COPY Examples

For additional examples, see the reference pages for specific parsers: DELIMITED (Parser), ORC (Parser), and PARQUET (Parser).

Specifying String Options

Use COPY with FORMAT, DELIMITER, NULL, and ENCLOSED BY options:

=> COPY public.customer_dimension (customer_since FORMAT 'YYYY')
   FROM STDIN
   DELIMITER ','
   NULL AS 'null'
   ENCLOSED BY '"';					

Use COPY with DELIMITER and NULL options. This example sets and references a vsql variable input_file:

=> \set input_file ../myCopyFromLocal/large_table.gzip
=> COPY store.store_dimension
   FROM :input_file 
   DELIMITER '|' 
   NULL ''
   RECORD TERMINATOR E'\f';

Including Multiple Source Files

Create table sampletab, and then copy multiple source files to the table:

=> CREATE TABLE sampletab (a int);
CREATE TABLE
=> COPY sampletab FROM '/home/dbadmin/one.dat', 'home/dbadmin/two.dat';
 Rows Loaded
-------------
           2
(1 row)	

Use wildcards to indicate a group of files:

=> COPY myTable FROM 'webhdfs:///mydirectory/ofmanyfiles/*.dat';

Wildcards can include regular expressions:

=> COPY myTable FROM 'webhdfs:///mydirectory/*_[0-9]';

Specify multiple paths in a single COPY statement:

=> COPY myTable FROM 'webhdfs:///data/sales/01/*.dat', 'webhdfs:///data/sales/02/*.dat', 
	'webhdfs:///data/sales/historical.dat';

Distributing a Load

Load data that is shared across all nodes. Vertica distributes the load across all nodes, if possible:

=> COPY sampletab FROM '/data/file.dat' ON ANY NODE;

Load data from two files. Because the first load file does not specify nodes (or ON ANY NODE), the initiator performs the load. Loading the second file is distributed across all nodes.
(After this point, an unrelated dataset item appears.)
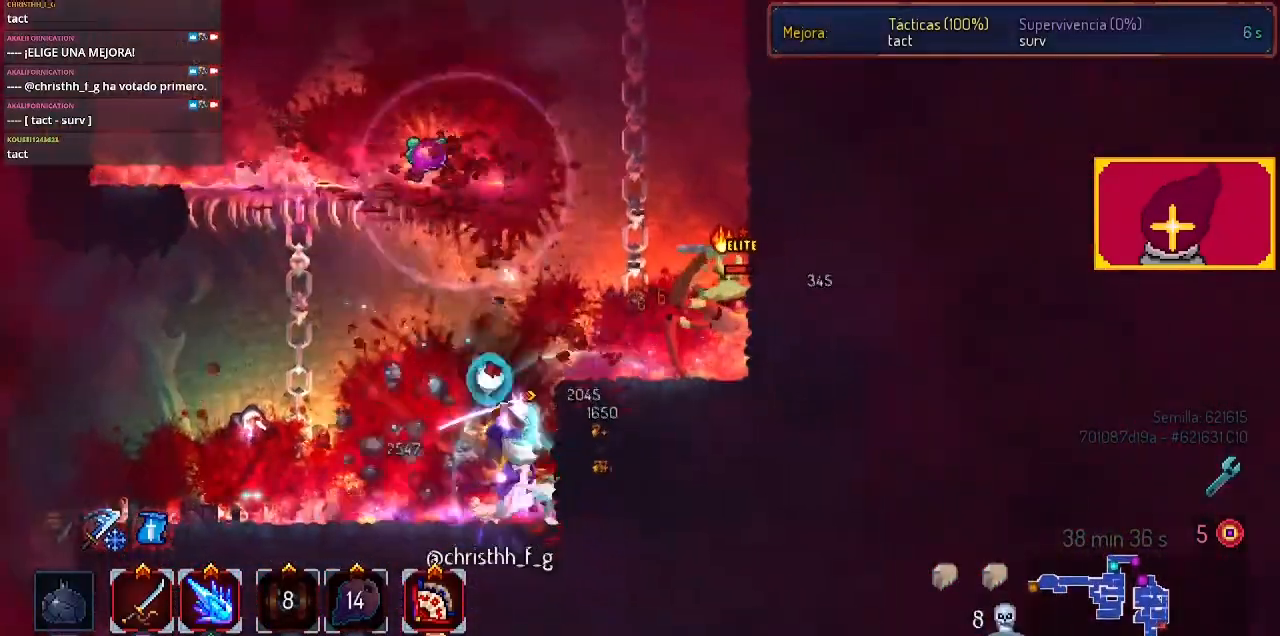
{"buttons": ["DPAD_RIGHT"], "left_stick": "center", "right_stick": "center", "events": [[133, "CROSS", "down"], [133, "DPAD_RIGHT", "down"], [200, "CROSS", "up"], [267, "CROSS", "down"], [367, "CROSS", "up"], [367, "SQUARE", "down"], [433, "SQUARE", "up"]]}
=> COPY sampletab FROM '/data/file1.dat', '/data/file2.dat' ON ANY NODE;

Specify different nodes for each load file. COPY specifies to distribute the load of two files as follows:

  • file1.dat on nodes v_vmart_node0001 and v_vmart_node0002
  • file2.dat on nodes v_vmart_node0003 and v_vmart_node0004
=> COPY sampletab FROM '/data/file1.dat' ON (v_vmart_node0001, v_vmart_node0002), 
	'/data/file2.dat' ON (v_vmart_node0003, v_vmart_node0004);

Loading Data from Shared Storage

To load data from HDFS, S3, Google Cloud, or Azure, use URLs in the corresponding schemes, webhdfs:///path, s3://bucket/path, gs://bucket/path, and azb://bucket/path, respectively.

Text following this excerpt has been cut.